◆ Records for the task:
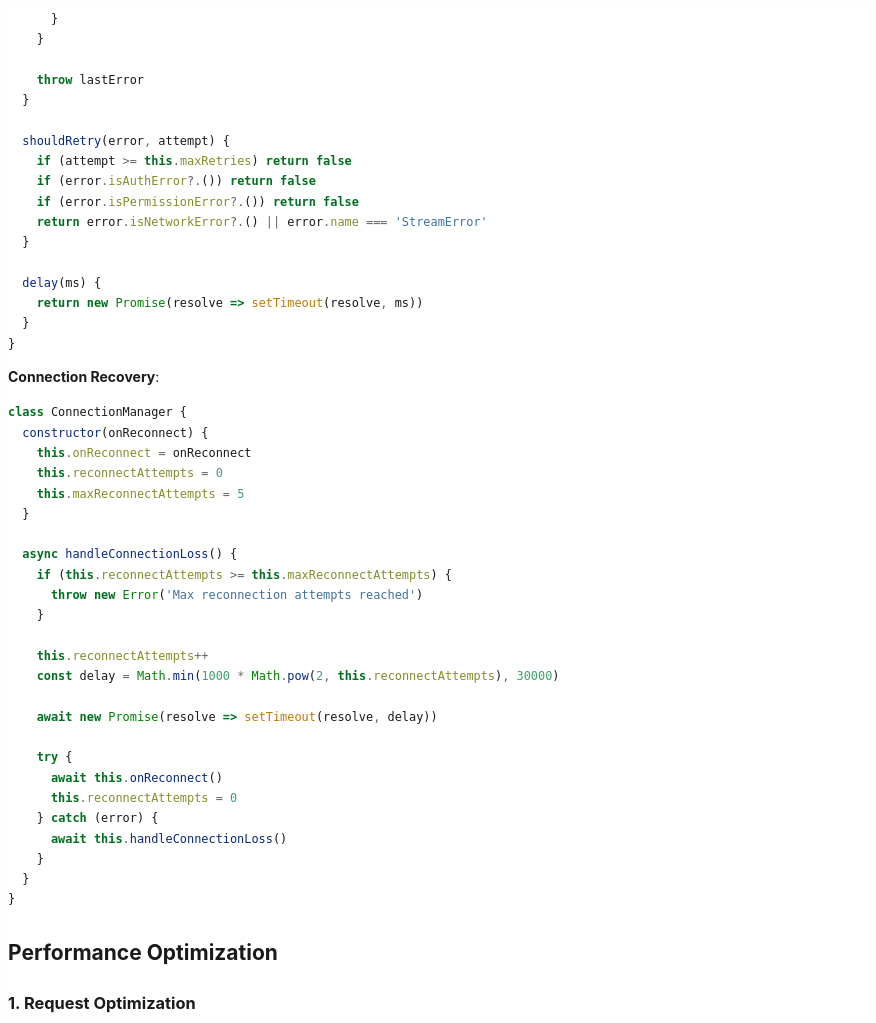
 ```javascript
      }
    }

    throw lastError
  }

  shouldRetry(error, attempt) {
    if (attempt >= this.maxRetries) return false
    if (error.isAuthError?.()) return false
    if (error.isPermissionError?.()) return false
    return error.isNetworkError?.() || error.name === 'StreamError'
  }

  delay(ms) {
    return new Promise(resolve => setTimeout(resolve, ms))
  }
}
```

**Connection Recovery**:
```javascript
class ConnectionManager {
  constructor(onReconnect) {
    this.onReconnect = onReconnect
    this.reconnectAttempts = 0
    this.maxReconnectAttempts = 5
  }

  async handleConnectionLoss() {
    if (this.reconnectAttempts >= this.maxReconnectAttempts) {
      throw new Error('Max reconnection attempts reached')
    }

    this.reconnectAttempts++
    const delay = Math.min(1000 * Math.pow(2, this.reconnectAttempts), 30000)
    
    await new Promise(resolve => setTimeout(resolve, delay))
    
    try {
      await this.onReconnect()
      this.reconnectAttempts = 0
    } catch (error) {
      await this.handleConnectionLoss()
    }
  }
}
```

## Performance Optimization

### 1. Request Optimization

◆ Task brief: Every line that holds the word "maxReconnectAttempts" should be copied from the records above.

◆ Answer for this exercise:
    this.maxReconnectAttempts = 5
    if (this.reconnectAttempts >= this.maxReconnectAttempts) {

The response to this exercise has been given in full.